§ THE REQUEST
Beginning with the line that contains "common name: Pink earth lichen", retype the data word for word through its final line, including both of these lines.

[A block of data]
# # # #

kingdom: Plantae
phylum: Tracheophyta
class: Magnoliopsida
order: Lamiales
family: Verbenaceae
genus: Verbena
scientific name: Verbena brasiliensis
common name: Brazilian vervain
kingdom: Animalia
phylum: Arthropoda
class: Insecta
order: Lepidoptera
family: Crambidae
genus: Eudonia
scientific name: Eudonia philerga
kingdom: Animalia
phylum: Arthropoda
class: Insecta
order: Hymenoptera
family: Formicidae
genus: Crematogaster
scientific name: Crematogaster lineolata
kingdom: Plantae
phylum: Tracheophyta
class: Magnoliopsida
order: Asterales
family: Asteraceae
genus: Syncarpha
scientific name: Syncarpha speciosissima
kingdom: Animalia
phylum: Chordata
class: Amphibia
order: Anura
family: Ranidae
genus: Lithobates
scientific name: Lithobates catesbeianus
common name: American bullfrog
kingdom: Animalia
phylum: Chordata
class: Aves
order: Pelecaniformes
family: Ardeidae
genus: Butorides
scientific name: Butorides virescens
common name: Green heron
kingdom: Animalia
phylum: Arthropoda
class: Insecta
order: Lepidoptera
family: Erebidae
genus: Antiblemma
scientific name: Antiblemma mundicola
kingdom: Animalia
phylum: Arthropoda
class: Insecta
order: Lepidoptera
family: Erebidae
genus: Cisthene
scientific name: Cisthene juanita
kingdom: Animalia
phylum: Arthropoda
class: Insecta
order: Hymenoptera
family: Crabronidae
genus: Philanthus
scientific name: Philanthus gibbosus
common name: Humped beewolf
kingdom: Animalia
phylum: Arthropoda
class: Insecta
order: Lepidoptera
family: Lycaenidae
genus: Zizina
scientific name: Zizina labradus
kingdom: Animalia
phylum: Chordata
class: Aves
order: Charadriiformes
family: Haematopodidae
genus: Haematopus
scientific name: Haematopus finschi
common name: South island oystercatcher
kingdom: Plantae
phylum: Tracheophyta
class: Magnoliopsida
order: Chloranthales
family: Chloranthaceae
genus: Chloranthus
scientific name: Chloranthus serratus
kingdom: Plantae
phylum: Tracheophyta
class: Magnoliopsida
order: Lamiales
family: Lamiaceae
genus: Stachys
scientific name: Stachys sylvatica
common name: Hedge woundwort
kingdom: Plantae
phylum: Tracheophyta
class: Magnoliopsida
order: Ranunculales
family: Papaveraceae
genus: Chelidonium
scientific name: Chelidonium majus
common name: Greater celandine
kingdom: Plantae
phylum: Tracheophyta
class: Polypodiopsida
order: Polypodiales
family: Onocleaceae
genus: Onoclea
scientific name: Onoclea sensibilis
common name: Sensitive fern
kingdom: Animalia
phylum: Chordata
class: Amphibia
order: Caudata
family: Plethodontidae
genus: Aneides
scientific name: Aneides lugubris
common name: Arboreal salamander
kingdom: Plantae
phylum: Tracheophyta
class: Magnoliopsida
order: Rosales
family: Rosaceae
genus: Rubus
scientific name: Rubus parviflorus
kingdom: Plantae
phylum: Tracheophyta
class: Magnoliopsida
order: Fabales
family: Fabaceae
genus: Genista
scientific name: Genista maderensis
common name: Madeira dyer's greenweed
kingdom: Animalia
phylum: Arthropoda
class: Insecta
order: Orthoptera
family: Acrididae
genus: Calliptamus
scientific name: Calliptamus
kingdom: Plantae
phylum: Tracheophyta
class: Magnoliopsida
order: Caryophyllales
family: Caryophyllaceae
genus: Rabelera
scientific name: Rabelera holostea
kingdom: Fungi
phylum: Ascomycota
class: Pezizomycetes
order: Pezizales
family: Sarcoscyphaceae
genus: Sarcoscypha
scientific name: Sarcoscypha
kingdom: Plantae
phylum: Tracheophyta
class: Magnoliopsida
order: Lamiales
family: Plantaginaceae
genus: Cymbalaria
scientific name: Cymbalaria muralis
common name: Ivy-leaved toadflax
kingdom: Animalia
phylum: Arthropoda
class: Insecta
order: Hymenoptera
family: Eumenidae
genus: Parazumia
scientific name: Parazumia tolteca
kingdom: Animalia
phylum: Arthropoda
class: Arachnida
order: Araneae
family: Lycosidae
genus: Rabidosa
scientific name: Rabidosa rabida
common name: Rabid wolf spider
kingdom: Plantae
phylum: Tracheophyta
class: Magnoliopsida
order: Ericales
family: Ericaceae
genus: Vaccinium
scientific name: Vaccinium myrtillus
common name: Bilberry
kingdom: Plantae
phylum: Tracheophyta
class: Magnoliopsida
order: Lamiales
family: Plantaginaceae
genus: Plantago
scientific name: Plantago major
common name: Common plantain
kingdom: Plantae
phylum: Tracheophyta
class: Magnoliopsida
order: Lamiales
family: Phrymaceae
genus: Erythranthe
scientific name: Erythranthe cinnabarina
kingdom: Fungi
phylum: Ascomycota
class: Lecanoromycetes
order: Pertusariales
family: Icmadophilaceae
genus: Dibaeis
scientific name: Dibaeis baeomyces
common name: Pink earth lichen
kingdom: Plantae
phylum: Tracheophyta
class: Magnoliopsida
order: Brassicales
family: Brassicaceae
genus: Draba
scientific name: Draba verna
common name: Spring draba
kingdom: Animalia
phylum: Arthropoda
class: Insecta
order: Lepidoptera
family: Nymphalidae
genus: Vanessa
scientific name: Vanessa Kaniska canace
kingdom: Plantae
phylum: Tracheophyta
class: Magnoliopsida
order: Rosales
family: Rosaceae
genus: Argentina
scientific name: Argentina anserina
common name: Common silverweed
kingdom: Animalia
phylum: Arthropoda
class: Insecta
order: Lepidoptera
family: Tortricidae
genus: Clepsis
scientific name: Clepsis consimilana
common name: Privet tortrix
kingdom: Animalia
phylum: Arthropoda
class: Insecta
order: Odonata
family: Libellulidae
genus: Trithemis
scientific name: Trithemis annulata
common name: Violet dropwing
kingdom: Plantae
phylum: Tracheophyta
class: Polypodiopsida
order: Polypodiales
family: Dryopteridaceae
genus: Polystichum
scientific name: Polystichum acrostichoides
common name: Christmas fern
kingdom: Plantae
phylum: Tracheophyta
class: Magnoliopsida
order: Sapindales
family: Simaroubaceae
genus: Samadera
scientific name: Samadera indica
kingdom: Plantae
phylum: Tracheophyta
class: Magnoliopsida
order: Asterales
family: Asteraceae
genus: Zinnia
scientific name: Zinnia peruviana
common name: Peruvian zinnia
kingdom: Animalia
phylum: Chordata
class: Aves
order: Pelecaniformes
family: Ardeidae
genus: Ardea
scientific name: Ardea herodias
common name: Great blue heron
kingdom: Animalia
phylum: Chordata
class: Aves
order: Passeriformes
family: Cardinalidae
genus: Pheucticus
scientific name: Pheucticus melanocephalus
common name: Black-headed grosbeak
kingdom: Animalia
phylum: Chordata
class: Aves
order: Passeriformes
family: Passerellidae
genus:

# # # #

§ RESULT
common name: Pink earth lichen
kingdom: Plantae
phylum: Tracheophyta
class: Magnoliopsida
order: Brassicales
family: Brassicaceae
genus: Draba
scientific name: Draba verna
common name: Spring draba
kingdom: Animalia
phylum: Arthropoda
class: Insecta
order: Lepidoptera
family: Nymphalidae
genus: Vanessa
scientific name: Vanessa Kaniska canace
kingdom: Plantae
phylum: Tracheophyta
class: Magnoliopsida
order: Rosales
family: Rosaceae
genus: Argentina
scientific name: Argentina anserina
common name: Common silverweed
kingdom: Animalia
phylum: Arthropoda
class: Insecta
order: Lepidoptera
family: Tortricidae
genus: Clepsis
scientific name: Clepsis consimilana
common name: Privet tortrix
kingdom: Animalia
phylum: Arthropoda
class: Insecta
order: Odonata
family: Libellulidae
genus: Trithemis
scientific name: Trithemis annulata
common name: Violet dropwing
kingdom: Plantae
phylum: Tracheophyta
class: Polypodiopsida
order: Polypodiales
family: Dryopteridaceae
genus: Polystichum
scientific name: Polystichum acrostichoides
common name: Christmas fern
kingdom: Plantae
phylum: Tracheophyta
class: Magnoliopsida
order: Sapindales
family: Simaroubaceae
genus: Samadera
scientific name: Samadera indica
kingdom: Plantae
phylum: Tracheophyta
class: Magnoliopsida
order: Asterales
family: Asteraceae
genus: Zinnia
scientific name: Zinnia peruviana
common name: Peruvian zinnia
kingdom: Animalia
phylum: Chordata
class: Aves
order: Pelecaniformes
family: Ardeidae
genus: Ardea
scientific name: Ardea herodias
common name: Great blue heron
kingdom: Animalia
phylum: Chordata
class: Aves
order: Passeriformes
family: Cardinalidae
genus: Pheucticus
scientific name: Pheucticus melanocephalus
common name: Black-headed grosbeak
kingdom: Animalia
phylum: Chordata
class: Aves
order: Passeriformes
family: Passerellidae
genus:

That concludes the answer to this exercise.